Aquaculture + Hydroponie = Aquaponie

 

Aquaculture : Élevage de différentes espèces rentables en milieu aquatique fermé ou ouvert.

 

Hydroponie : Culture de plantes dans un environnement sans sol, majoritairement dans un substrat poreux dans lequel une eau riche en nutriments circule.

 

L’aquaponie est la fusion de deux techniques déjà utilisées un peu partout à travers le monde, l’aquaculture et l’hydroponie. En reliant les deux systèmes, vous obtenez une symbiose telle que définie par l’illustration ci-après :

 

Traduction libre d’une illustration présente sur le site The Aquaponic Source.

 

Bref, il est aisé de constater que l’agriculture urbaine est en pleine mutation.

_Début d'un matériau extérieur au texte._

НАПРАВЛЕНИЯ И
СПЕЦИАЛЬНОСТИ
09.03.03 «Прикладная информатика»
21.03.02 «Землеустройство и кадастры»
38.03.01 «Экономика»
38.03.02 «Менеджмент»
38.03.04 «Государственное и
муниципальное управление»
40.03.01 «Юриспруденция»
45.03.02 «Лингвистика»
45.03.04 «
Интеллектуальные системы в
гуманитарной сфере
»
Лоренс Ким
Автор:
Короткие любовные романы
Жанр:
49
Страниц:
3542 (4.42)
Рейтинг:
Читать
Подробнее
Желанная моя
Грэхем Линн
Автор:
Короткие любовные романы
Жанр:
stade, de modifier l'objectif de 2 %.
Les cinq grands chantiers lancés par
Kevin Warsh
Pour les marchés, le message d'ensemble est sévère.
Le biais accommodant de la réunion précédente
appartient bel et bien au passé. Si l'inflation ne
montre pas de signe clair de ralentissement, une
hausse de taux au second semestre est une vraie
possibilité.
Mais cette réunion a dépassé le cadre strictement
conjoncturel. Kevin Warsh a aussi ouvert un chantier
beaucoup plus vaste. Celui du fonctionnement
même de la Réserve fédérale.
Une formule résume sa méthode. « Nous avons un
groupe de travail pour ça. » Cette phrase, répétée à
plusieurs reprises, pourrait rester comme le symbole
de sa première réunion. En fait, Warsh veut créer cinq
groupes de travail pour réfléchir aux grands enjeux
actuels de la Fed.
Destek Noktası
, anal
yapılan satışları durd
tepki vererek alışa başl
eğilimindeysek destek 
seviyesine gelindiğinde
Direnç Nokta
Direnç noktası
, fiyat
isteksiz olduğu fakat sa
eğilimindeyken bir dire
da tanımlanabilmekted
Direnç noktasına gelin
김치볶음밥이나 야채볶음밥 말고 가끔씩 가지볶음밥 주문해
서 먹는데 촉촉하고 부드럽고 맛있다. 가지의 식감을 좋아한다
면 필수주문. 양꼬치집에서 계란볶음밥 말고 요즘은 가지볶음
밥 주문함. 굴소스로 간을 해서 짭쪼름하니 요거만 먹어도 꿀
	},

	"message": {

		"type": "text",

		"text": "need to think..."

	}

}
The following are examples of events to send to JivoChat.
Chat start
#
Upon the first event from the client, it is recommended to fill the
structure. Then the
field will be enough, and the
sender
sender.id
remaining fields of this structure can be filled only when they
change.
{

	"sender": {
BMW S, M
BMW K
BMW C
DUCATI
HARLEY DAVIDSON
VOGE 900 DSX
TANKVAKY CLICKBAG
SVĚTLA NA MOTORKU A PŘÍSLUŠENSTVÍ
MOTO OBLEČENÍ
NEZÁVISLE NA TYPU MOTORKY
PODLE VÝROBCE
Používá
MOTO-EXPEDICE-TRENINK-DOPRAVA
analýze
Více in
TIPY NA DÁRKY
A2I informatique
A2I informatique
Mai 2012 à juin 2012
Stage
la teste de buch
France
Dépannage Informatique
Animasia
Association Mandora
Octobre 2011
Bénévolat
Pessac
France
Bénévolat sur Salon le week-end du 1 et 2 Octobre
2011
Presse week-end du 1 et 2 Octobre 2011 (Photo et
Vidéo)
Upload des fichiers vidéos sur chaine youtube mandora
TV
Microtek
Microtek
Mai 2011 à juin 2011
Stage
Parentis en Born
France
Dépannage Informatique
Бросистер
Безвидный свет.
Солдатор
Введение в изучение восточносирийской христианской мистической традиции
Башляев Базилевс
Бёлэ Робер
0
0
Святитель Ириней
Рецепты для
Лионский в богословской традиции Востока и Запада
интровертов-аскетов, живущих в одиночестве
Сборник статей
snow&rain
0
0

Un peu partout à travers les villes du Québec, le phénomène des Incroyables Comestibles transforme les espaces publics et privés en potagers dont la nourriture est partagée à tous. Et que dire de tous ces projets innovants qui voient le jour dans nos villes… J’ai parlé succinctement des potagers sur le toit du IGA de la famille Duchemin, des serres commerciales sur toit des Fermes Lufa et de l’aquaponie dans les conteneurs d’Écosystèmes alimentaires urbains, mais il existe une panoplie d’initiatives qui auraient également mérité une mention.

 

Nous sommes en début d’année, c’est un excellent moment pour entamer la planification d’un projet pour l’été prochain… Comptez- vous participer à cette nouvelle vague d’agriculture urbaine ?

 

 

Références

Disponibles à la demande du lecteur.